- Korherr in 1978
- Born: 30 October 1903 Regensburg, German Empire
- Died: 24 November 1989 (aged 86) Braunschweig, West Germany
- Occupation: Statistician
- Known for: The Korherr Report

= Richard Korherr =

Economist from Germany (1903–1989)

Dr. Richard Korherr (30 October 1903 – 24 November 1989) was a professional statistician in Nazi Germany, and chief inspector of the statistical bureau of the SS during World War II. Korherr eventually held the rank of SS-Sturmbannführer.
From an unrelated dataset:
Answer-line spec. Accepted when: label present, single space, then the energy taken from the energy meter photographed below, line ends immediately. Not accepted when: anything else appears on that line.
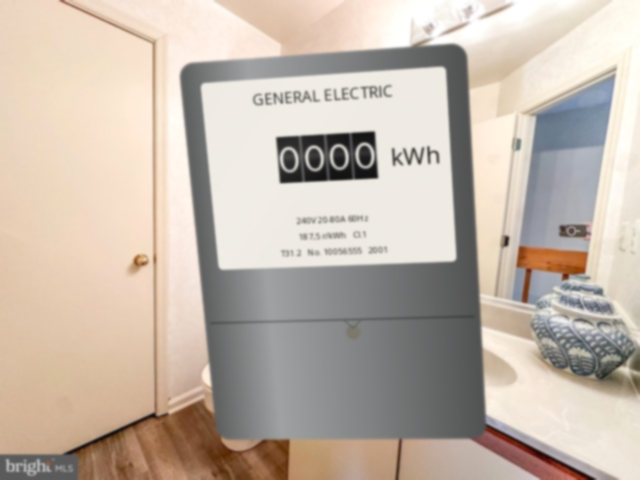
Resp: 0 kWh
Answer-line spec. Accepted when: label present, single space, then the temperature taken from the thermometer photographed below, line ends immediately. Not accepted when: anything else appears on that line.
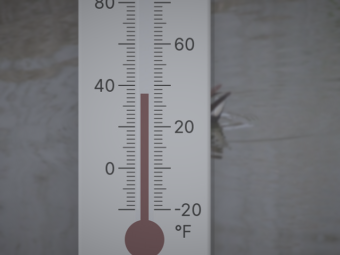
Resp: 36 °F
Korherr received his doctorate in 1926 and worked for the Reich Statistical Office before Hitler's rise to power. He served as chairman of the Bavarian anti-separatist Reich und Heimat Committee in 1930–1933, and became member of the Catholic Bavarian People's Party. On 1 January 1934 his department was taken over by the Bavarian Statistical Office, and he was transferred there. In 1935–1940 Korherr was Director of the Statistical Office of the city of Würzburg. Following the invasion of Poland at the onset of World War II, on 9 December 1940 Himmler brought Korherr to Reichsführer-SS office, to study the progress of resettlement for him. Korherr's incredible problems with the SS began only when the German advance on the Russian front had been halted, resulting in the most damning statistic often attributed to him.

==Korherr Report==
During World War II Korherr was commissioned by Heinrich Himmler to calculate the number of Jews in Europe subject to "special treatment" (Sonderbehandlung, an SS code name for mass murder) from 1937 to December 1942. Korherr completed his Korherr Report in January 1943 and handed it over to SS-Obersturmbannfuhrer Dr. Rudolf Brandt on the 23 March of that year. It was a 16-page document on the progress of the Holocaust as reflected in the dwindling numbers of Jews in Germany and German-occupied Europe. It included a seven-page supplement about the deportations in the first three months of 1943. The report was released under the title Die Endlösung der Judenfrage (the Final Solution to the Jewish Question). Korherr calculated that the number had fallen by 4 million, of whom 1,274,166 victims were delivered to camps for 'special treatment'. The exacting number of 1,274,166 Jews appeared in the Telegram sent by SS-Sturmbannführer Hermann Höfle on 11 January 1943 suggesting that both of them used data collected by the German Transport Authority. Himmler returned the document to its author and demanded a more innocuous word in place of the Sonderbehandlung to divert and obscure the crimes. Korherr replaced the phrase with Durchgeschleust suggesting that the quoted numbers of Jews had "passed through" the so-called Durchgangslager (transit camps). A summary of his report was delivered to Adolf Hitler by Brandt.

In 1945–1946 he was under so-called 'automatic arrest' as state functionary, however he did not face the Nuremberg Trials, because his Report was not revealed and he later claimed he never heard about the extermination before 1945.

Later Korherr worked at the Federal Ministry of Finance in West Germany. He also lectured at the University of Erlangen-Nuremberg in 1959–1962. Korherr died in the city of Braunschweig, Lower Saxony, on 24 November 1989 at the age of 86.